Em “Amor e Morte”, Elizabeth Olsen se alia ao roteirista/produtor veterano da TV David E. Kelley e à diretora Lesli Linka Glatter – que comandou episódios de alguns dos melhores seriados de todos os tempos, de Twin Peaks a Mad Men e Homeland – para contar a história da dona de casa Candy Montgomery, que resultou em um crime que ainda hoje provoca discussões na sociedade americana. A história real, inclusive, até rendeu outra produção recente, a minissérie Candy, estrelada por Jessica Biel e disponível no Star+. Não cheguei a ver Candy, mas com todo o respeito à senhorita Biel – ela é uma atriz esforçada – e a seus fãs, é difícil imaginar que haja nesta série algo comparável ao trabalho de Elizabeth.
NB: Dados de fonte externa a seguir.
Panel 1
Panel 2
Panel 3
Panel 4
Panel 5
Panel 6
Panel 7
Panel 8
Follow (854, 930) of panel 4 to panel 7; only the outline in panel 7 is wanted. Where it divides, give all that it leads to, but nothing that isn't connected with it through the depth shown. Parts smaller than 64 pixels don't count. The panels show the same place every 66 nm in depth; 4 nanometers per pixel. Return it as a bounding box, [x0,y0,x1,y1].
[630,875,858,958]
Candy Montgomery tinha uma vida, na superfície, perfeita em Wylie, no Texas, em 1978: possui todos os confortos materiais, um marido provedor, dois filhos pequenos, uma casa grande e bonita e era bem vista na comunidade e igreja. Até que um dia, sentiu uma atração animal em um jogo de vôlei por Allan Gore (Jesse Plemons), homem casado que tinha uma vida um pouco menos perfeita – a esposa dele Betty (Lily Rabe) era uma pessoa difícil, dada a surtos depressivos, e o casamento deles não andava lá muito bem. Candy e Allan começam a ter um caso, não sem antes racionalizarem bastante o envolvimento – “vamos parar se começarmos a desenvolver sentimentos”, dizem um para o outro ao acertarem os termos do acordo. Porém, o caso vai acabar desembocando em um dos assassinatos mais infames da história dos Estados Unidos.
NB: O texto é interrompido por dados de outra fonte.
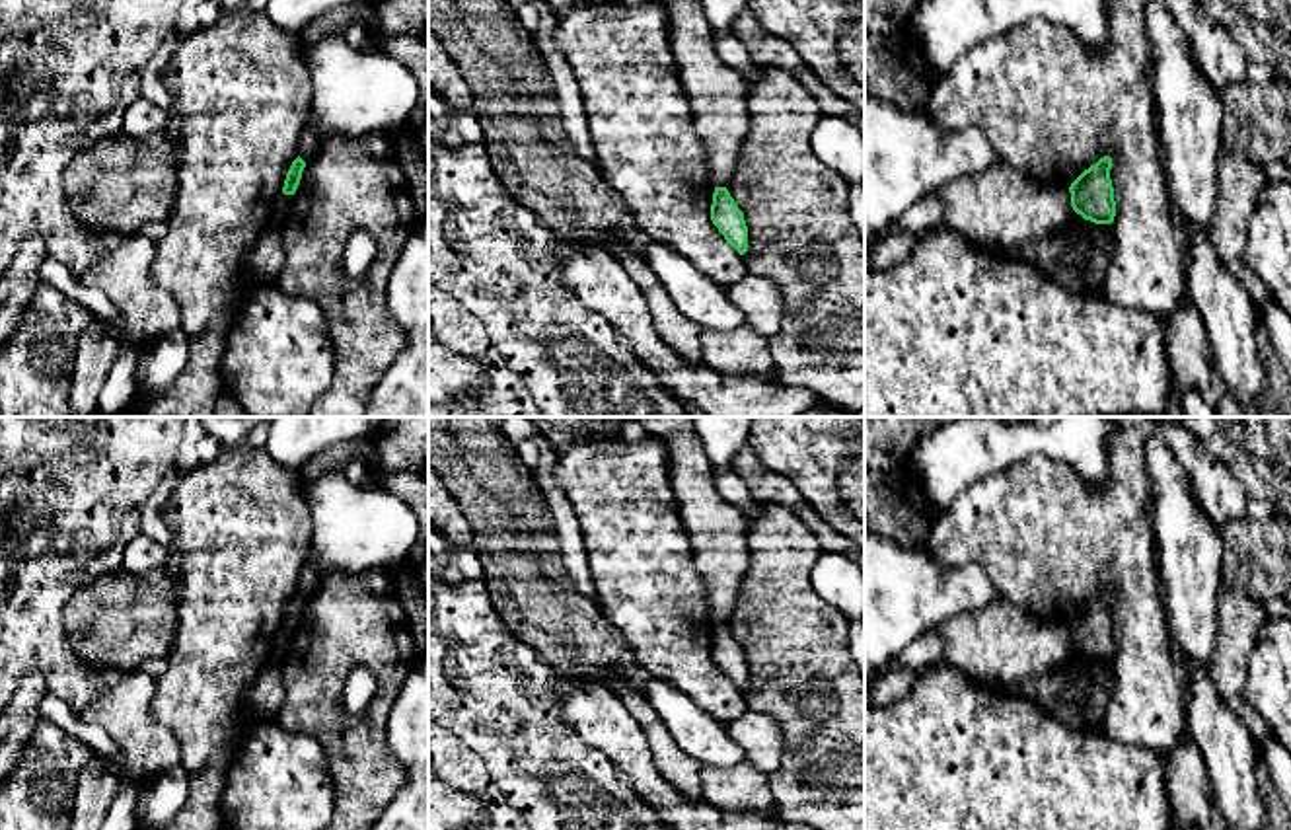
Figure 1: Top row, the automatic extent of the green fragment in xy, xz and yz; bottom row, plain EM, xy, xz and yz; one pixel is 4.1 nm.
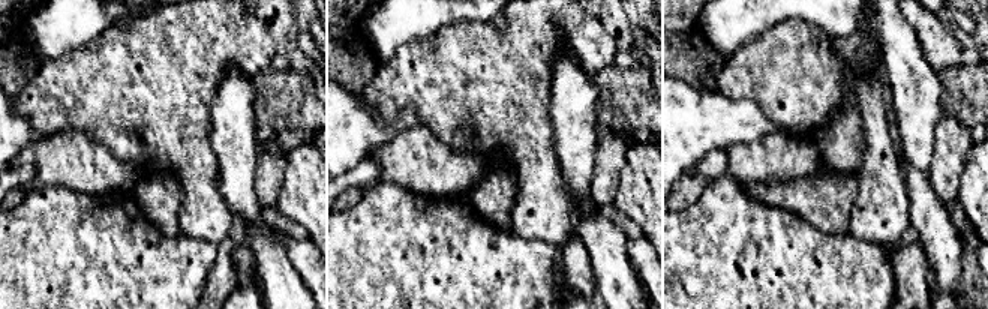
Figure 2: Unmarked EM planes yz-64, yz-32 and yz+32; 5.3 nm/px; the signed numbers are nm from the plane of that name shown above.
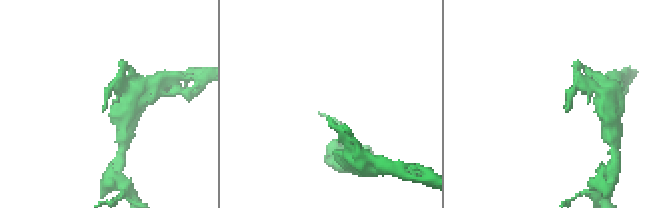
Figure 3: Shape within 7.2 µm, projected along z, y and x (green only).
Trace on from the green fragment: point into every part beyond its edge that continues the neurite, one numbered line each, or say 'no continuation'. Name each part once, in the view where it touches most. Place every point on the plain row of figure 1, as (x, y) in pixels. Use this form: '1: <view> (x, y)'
no continuation

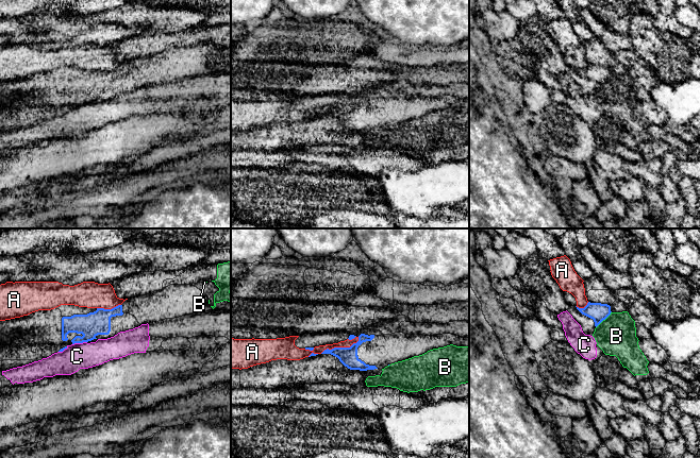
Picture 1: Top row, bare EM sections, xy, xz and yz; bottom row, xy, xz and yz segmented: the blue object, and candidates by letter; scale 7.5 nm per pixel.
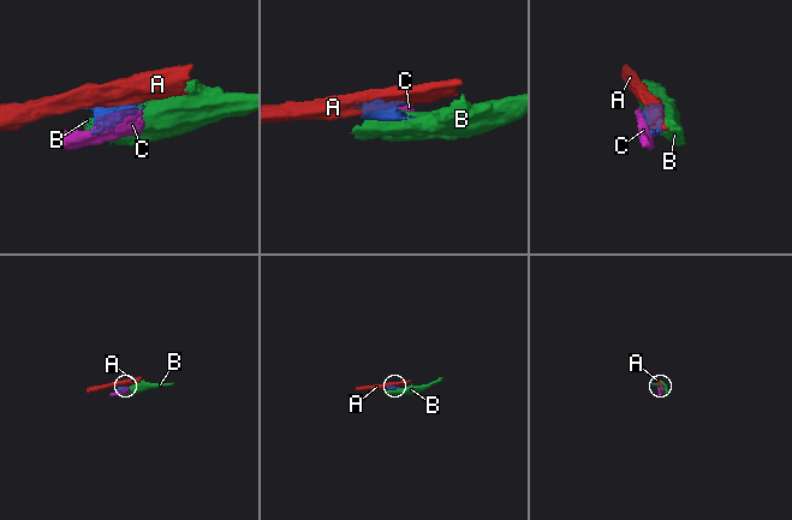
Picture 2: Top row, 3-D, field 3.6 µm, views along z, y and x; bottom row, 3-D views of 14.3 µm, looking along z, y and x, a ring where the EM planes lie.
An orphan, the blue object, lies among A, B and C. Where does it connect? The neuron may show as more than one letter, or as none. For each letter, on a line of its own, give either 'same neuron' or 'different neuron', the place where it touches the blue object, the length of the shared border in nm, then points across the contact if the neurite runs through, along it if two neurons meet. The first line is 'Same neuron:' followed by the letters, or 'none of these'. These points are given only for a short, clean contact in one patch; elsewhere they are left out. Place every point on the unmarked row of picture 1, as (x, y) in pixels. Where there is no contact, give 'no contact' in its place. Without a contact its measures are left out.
Same neuron: none of these
A: different neuron; contact xz (340, 109); length 320 nm
B: different neuron; contact yz (603, 81); length 170 nm
C: different neuron; contact xy (79, 104); length 110 nm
ENTRE A CRÔNICA SOCIAL E O TRUE CRIME

Os primeiros episódios de “Amor e Morte” são, curiosamente, os melhores. É quando se tem mais drama e mais subtexto a ser minado pelos atores. Além disso, há uma disposição para se discutir o mal-estar intrínseco a uma sociedade onde tudo é reprimido, e os sentimentos e o vazio existencial precisam ser sufocados em nome de uma adequação aos papéis sociais naquele momento histórico.

Olsen defende a personagem, mesmo fornecendo aqui e ali alguns sinais de uma personalidade mais furiosa e instável. Nas suas mãos, a Candy nunca é alguém para ser condenada pelo espectador; a luta para sair do marasmo é tocante e pungente.
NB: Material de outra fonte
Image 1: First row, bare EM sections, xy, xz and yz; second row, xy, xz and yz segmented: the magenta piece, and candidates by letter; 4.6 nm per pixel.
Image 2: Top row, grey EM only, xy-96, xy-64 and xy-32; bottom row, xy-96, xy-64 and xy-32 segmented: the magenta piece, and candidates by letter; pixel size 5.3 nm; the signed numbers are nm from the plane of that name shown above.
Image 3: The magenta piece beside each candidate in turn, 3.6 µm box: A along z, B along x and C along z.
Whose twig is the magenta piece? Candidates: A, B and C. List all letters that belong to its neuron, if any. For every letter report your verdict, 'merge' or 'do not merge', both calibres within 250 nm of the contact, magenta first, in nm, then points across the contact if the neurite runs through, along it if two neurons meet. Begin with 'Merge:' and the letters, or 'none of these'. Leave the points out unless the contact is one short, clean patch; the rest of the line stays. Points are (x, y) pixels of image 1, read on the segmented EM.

Quando ocorre a reviravolta do assassinato, “Amor e Morte” passa a trilhar um caminho mais comum de várias outras produções baseadas em crimes reais. Percebe-se uma tentativa de psicologismo, de “explicar” Candy e os episódios passam a adotar um tom mais sensacionalista. Kelley não é estranho a uns clichês quase novelescos, e eles aparecem de vez em quando aqui, mas, de modo geral, a direção é tão competente e o ritmo é tão fluido que a minissérie mantém o interesse do espectador. Amor e Morte é facilmente maratonável e seus sete episódios passam rápido.

NO MEIO DE ‘BIG LITTLE LIES’ E ‘THE UNDOING’

Há outro trunfo nos últimos episódios, além de Elizabeth Olsen: Tom Pelphrey rouba a minissérie como o advogado desafiador e agressivo que se vê envolvido em um caso que chama a atenção do país. Sua atuação ora engraçada, ora determinada consegue, assim como ocorre com a protagonista, superar as perucas, o sotaque e a moda questionável do período e tornar o personagem humano, para além da caricatura.

Porém, acima de tudo, o que fica ao final é o retrato rico e sensível de uma mulher que tentou escapar da sua vidinha, sem perceber que não havia de fato escapatória. Essa Madame Bovary texana, com seus vestidos feios e jeito conservador, é quem permanece com o espectador. Kelley vem se tornando um especialista nesse tipo de narrativa: entre as recentes produções para a HBO, “Amor e Morte” fica ali no meio, não tão boa quanto a primeira temporada de Big Little Lies (2017), mas melhor que a irregular The Undoing (2020).

Aqui, os instintos se equilibram com a visão feminina da diretora, e o resultado é efetivo. Porém, o show é mesmo de Elizabeth Olsen, que sabe reconhecer todas as nuances da sua personagem ao mesmo tempo trágica, e instigadora de uma tragédia.